We have used a ticket-based OD centrality measure as reference for node importance in our study. Our findings show that neither of the complex network measures adequately represent the node importance. While betweenness centrality reaches a rather high extent of correlation, there are significant differences especially for nodes with high betweenness values. Accordingly, betweenness centrality could be used to filter out unimportant nodes, but not for obtaining a clear ranking of the top nodes. This fact should be considered carefully in future studies. Especially when constructing econometric models, degree and betweenness of a network are often used as proxies for importance. There is a need for research which develops better estimation techniques and takes into account universal patterns present in the global aviation system. In this light, we would like to explicitly mention the need for models which considers actual aircraft operations for the identification of true node importance.
While we have analyzed three network types which are most prevalent in aviation research, there are other networks which could be further investigated using network science techniques.
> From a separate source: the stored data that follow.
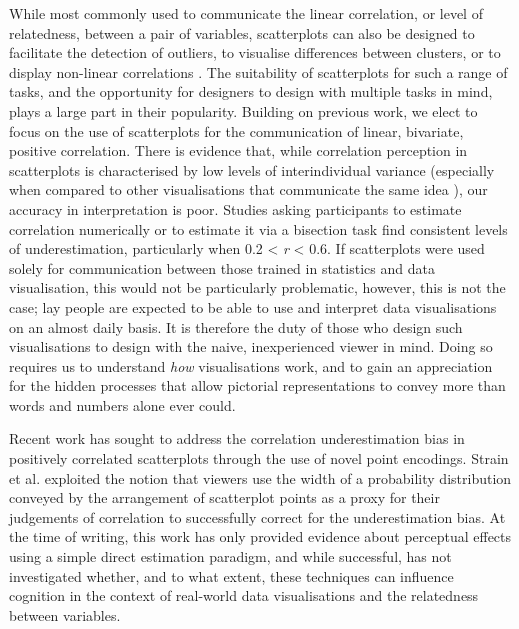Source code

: \documentclass[sigconf]{acmart}
\begin{document}
While most commonly used to communicate the linear correlation, or level
of relatedness, between a pair of variables, scatterplots can also be
designed to facilitate the detection of outliers, to visualise
differences between clusters, or to display non-linear correlations
\citep{sarikaya_2018}. The suitability of scatterplots for such a range
of tasks, and the opportunity for designers to design with multiple
tasks in mind, plays a large part in their popularity. Building on
previous work, we elect to focus on the use of scatterplots for the
communication of linear, bivariate, positive correlation. There is
evidence that, while correlation perception in scatterplots is
characterised by low levels of interindividual variance (especially when
compared to other visualisations that communicate the same idea
\citep{harrison_2014, kay_2015}), our accuracy in interpretation is
poor. Studies asking participants to estimate correlation numerically
\citep{strahan_1978, bobko_1979, cleveland_1982, lane_1985, lauer_1989, collyer_1990, meyer_1992}
or to estimate it via a bisection task \citep{rensink_2017} find
consistent levels of underestimation, particularly when 0.2 \textless{}
\emph{r} \textless{} 0.6. If scatterplots were used solely for
communication between those trained in statistics and data
visualisation, this would not be particularly problematic, however, this
is not the case; lay people are expected to be able to use and interpret
data visualisations on an almost daily basis. It is therefore the duty
of those who design such visualisations to design with the naive,
inexperienced viewer in mind. Doing so requires us to understand
\emph{how} visualisations work, and to gain an appreciation for the
hidden processes that allow pictorial representations to convey more
than words and numbers alone ever could.

Recent work has sought to address the correlation underestimation bias
in positively correlated scatterplots through the use of novel point
encodings. Strain et al. \citep{strain_2023, strain_2023b, strain_2024}
exploited the notion that viewers use the width of a probability
distribution conveyed by the arrangement of scatterplot points as a
proxy for their judgements of correlation to successfully correct for
the underestimation bias. At the time of writing, this work has only
provided evidence about perceptual effects using a simple direct
estimation paradigm, and while successful, has not investigated whether,
and to what extent, these techniques can influence cognition in the
context of real-world data visualisations and the relatedness between
variables.
\end{document}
Particularly, we see two major areas here. First, we believe that the analysis of time-space networks - as they are inherent to aircraft as assignment and routing algorithms, could lead to interesting results, not only regarding empirical analysis but also as a potential driver for guiding optimization algorithms / heuristics. Second, there is a need for better understanding multi-modal interactions, most importantly with respect to high-speed railway. The analysis of multi-modal networks, especially at larger scale, could lead to the identification of universal insights and improvements of our transportation system.
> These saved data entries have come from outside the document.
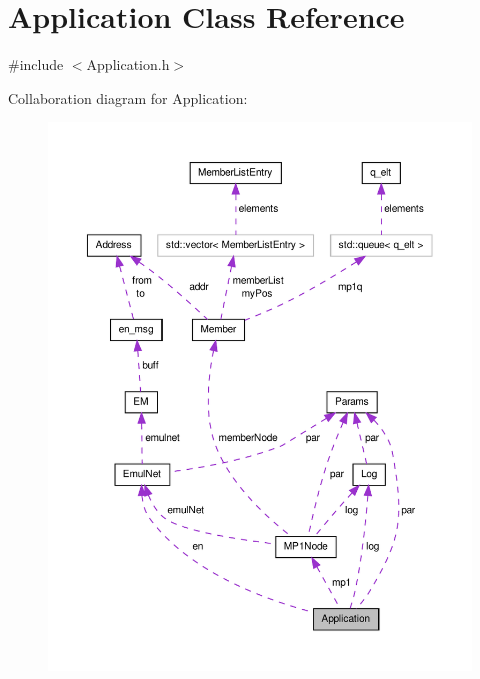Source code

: \hypertarget{class_application}{\section{\-Application \-Class \-Reference}
\label{de/d6b/class_application}
}


{\ttfamily \#include $<$\-Application.\-h$>$}



\-Collaboration diagram for \-Application\-:
\nopagebreak
\begin{figure}[H]
\begin{center}
\leavevmode
\includegraphics[width=350pt]{d2/d07/class_application__coll__graph}
\end{center}
\end{figure}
We presume that few studies in the literature analyze the global aviation system due to the limited availability of the data. While some of the data can be obtained commercially, like we did from Sabre Market Intelligence, such acquisitions come with significant costs and also non-disclosure agreements. Accordingly, we would like to motivate the research community to develop better models for generating system-representations alike to our global aviation system. The fundamental gravity model of trade - still used in studies to date - is nearly 70 years old (Isard 1954). Given the emergence of data science and increasing availability of big data, it should be possible to derive methodologically-novel models which describe the complex patterns in aviation to a better extent than simple gravity models do. Here, we would like to highlight particularly the promising usage of grid-based datasets covering, e.g., population density, census information, and possibly transportation-related data. Using such grid-based data will likely lead to novel insights beyond the traditional view of cities as atomic spatial entities.
This study is supported by the National Natural Science Foundation of China (Grant No. U2233214 and Grant No. 62250710166).